● **DIRECTIONS**:
• A. Retype the passage on solar power and SETI, starting at "This is actually" and ending at "SETI search tools.".
• B. According to the passage on solar power and SETI, what would have to happen before solar power arrives to keep it from coming?
• C. Decide whether each statement agrees with the passage on solar power and SETI, answering yes or no and quoting the deciding words: (i) Major solar plants are expected to be built within 20 years. (ii) Drops in fuel prices speed up the arrival of solar power. (iii) Cell phones have made us visible to our own SETI search tools.

To put it another way, within 20 years there will be major solar plants being built “everywhere” no matter what if capitalism continues to work the way it should. Probably within ten years, actually, for a smaller subset of everywhere. Higher fuel prices make it happen sooner; fuel price drops postpone it, but solar is coming unless cost-effective thermonuclear fusion happens first.
This is actually important because it illustrates another fallacy in the IPCC arguments — that all things will remain equal. They won’t. They never have. Witness (as a metaphor, if you like) the SETI program, looking for radio emissions from distant civilizations — initiated back at a time when the world was “bright” with high power radio emissions, with radio stations and television and so on and we thought distant civilizations must be like us, radiating like crazy. Then optical fiber came along and it was proposed that advanced civilizations might not radiate at all! And now cell phones have come along, and we’re radiating like crazy again, although in a very different (incoherent) way, so that we are probably still invisible to our own SETI search tools.

● **INFORMATION PROVIDED**:
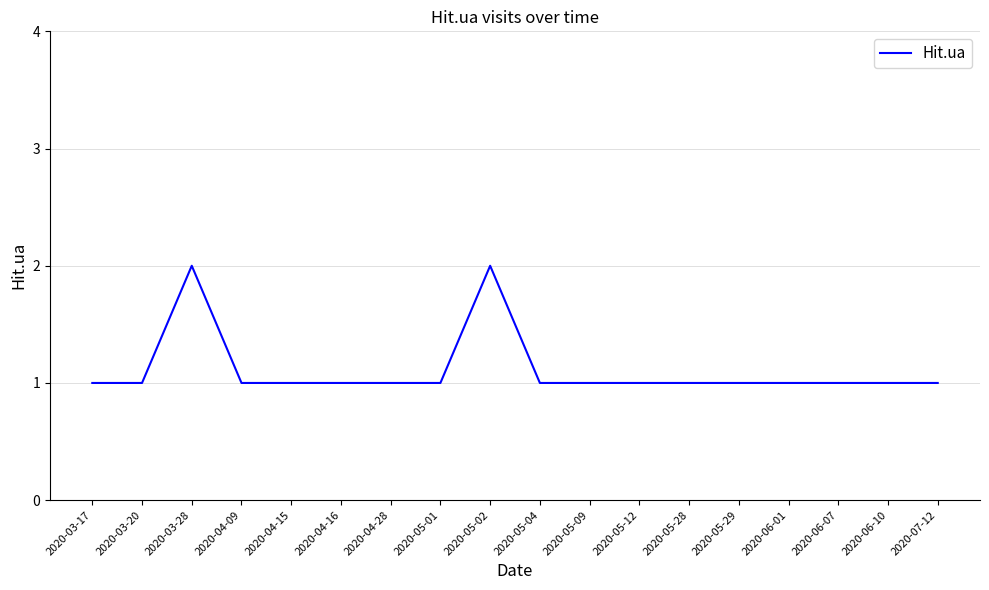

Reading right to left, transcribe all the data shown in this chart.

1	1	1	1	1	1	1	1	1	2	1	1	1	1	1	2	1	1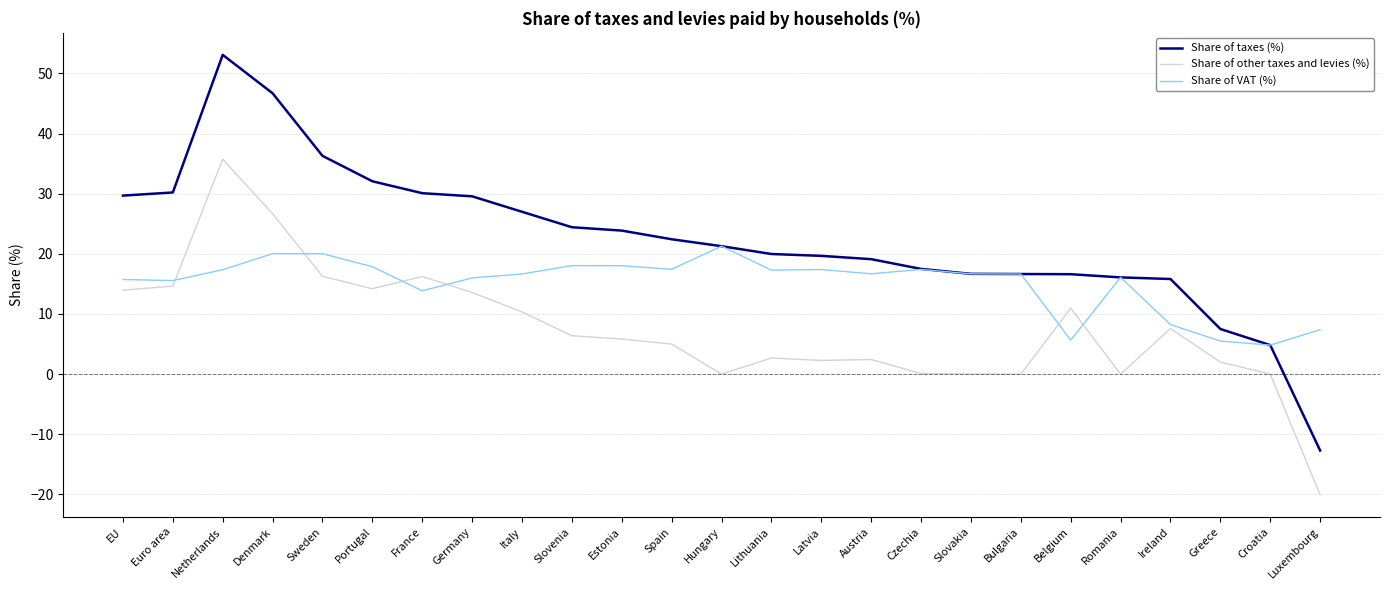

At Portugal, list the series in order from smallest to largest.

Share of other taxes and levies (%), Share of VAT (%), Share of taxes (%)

● **RESPONSES TO THE EXERCISE**:
• A.
This is actually important because it illustrates another fallacy in the IPCC arguments — that all things will remain equal. They won’t. They never have. Witness (as a metaphor, if you like) the SETI program, looking for radio emissions from distant civilizations — initiated back at a time when the world was “bright” with high power radio emissions, with radio stations and television and so on and we thought distant civilizations must be like us, radiating like crazy. Then optical fiber came along and it was proposed that advanced civilizations might not radiate at all! And now cell phones have come along, and we’re radiating like crazy again, although in a very different (incoherent) way, so that we are probably still invisible to our own SETI search tools.

• B. Cost-effective thermonuclear fusion would have to happen first.

• C.
(i) Yes: "within 20 years there will be major solar plants being built “everywhere”"
(ii) No: "fuel price drops postpone it"
(iii) No: "so that we are probably still invisible to our own SETI search tools"